I’m linking a series of posts from a little while back on the conflict erupting between Reformed Presbyterians and Reformed Baptists. Aside from the particulars, it’s interesting to reflect on what these kind of conflicts say about the health of evangelical and orthodox Christianity. I don’t think it’s a good thing. It seems we live in an increasingly polarizing era; where people once seemed to be able to disagree but still cooperate, some of the social cohesion for that is being lost. I doubt it is a good thing.
While people are free to use (or abuse) terms as they wish, I think as a historical and even a general theological observation, the word Reformed can be used in a broader way than some Presbyterians allow. It speaks sometimes of Providence, sometimes of Soteriology, sometimes of Ecclesiology, sometimes of Worldview, and probably has a few more nuances. It may not have had that sense in the era of Dordt (although the continued presence of Arminius in the Reformed churches might give us pause). Like most words it has a semantic domain and probably various common uses. So as a matter of practical and historical interest, I find R. Scott Clark (and others who argue like him) incorrect. The term is not, of course, infinitely malleable. At least that’s my take.
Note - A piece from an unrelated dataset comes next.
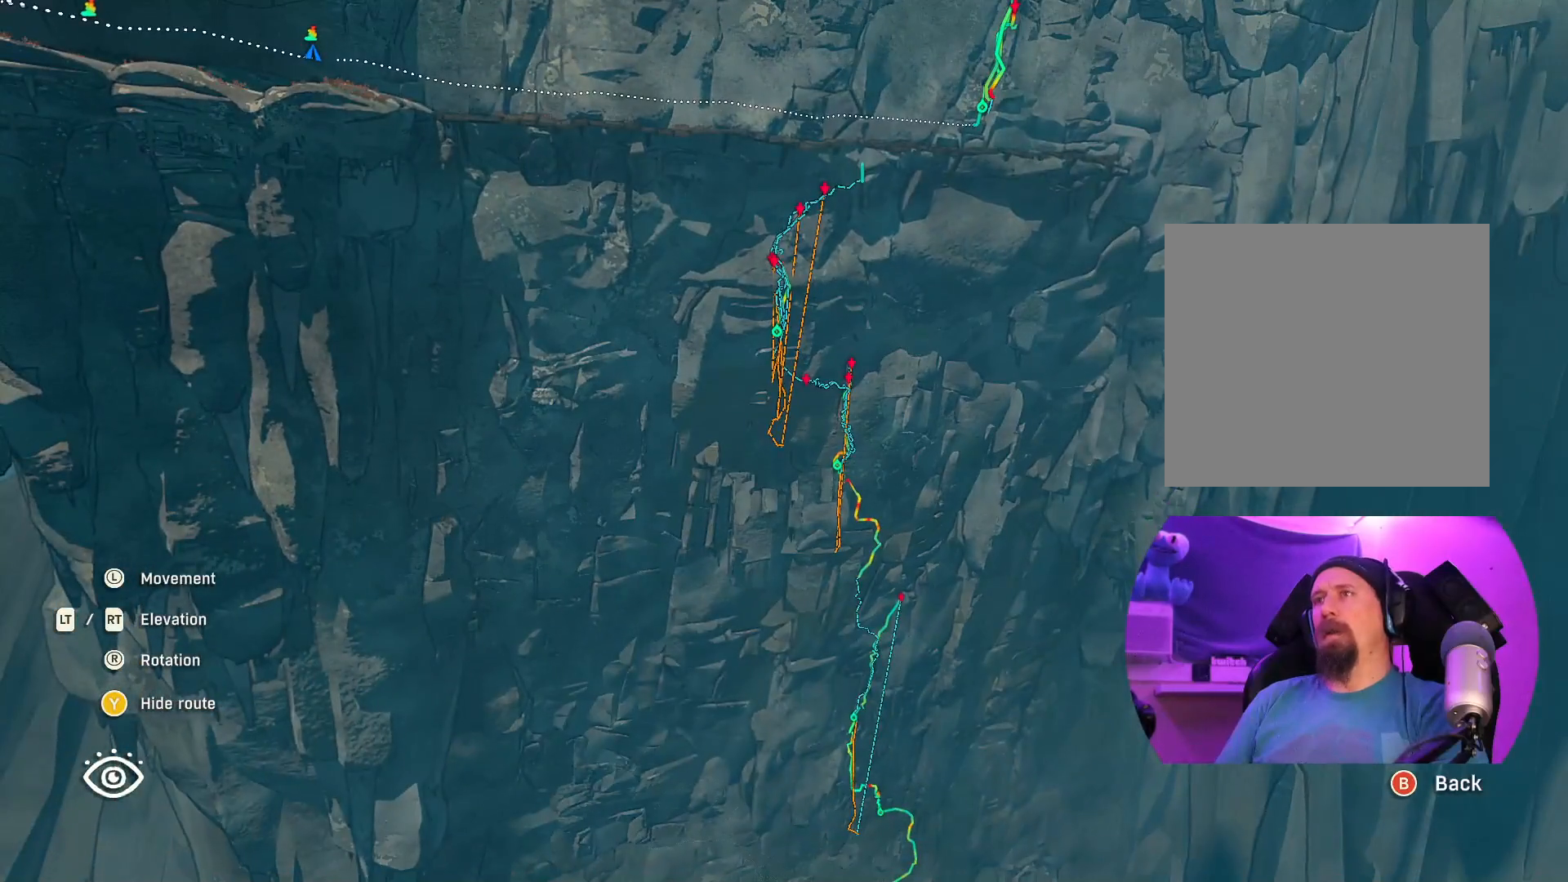
{"buttons": [], "left_stick": "center", "right_stick": "center", "events": []}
As a parallel note, it’s worth observing that Baptist has plenty of ambiguity. There are Calvinistic (Reformed?) Baptist and Arminian Baptists, liturgical (a few at least) and non-liturgical, all persuasions of eschatology, variety of views on worship and a host of other internal differences. Which points out that Baptist points to a particular pattern of beliefs or orientation, not a complete system of theology. I suspect the assumption that every piece of theology is inextricably linked, and that abandoning one piece (say infant baptism) inevitably and inexorably leads to catastrophe elsewhere is in part where this Reformed rejectionism comes in. Perhaps I’m wrong about how this assumption plays in here, but it’s an assumption I think is poorly founded and implausible.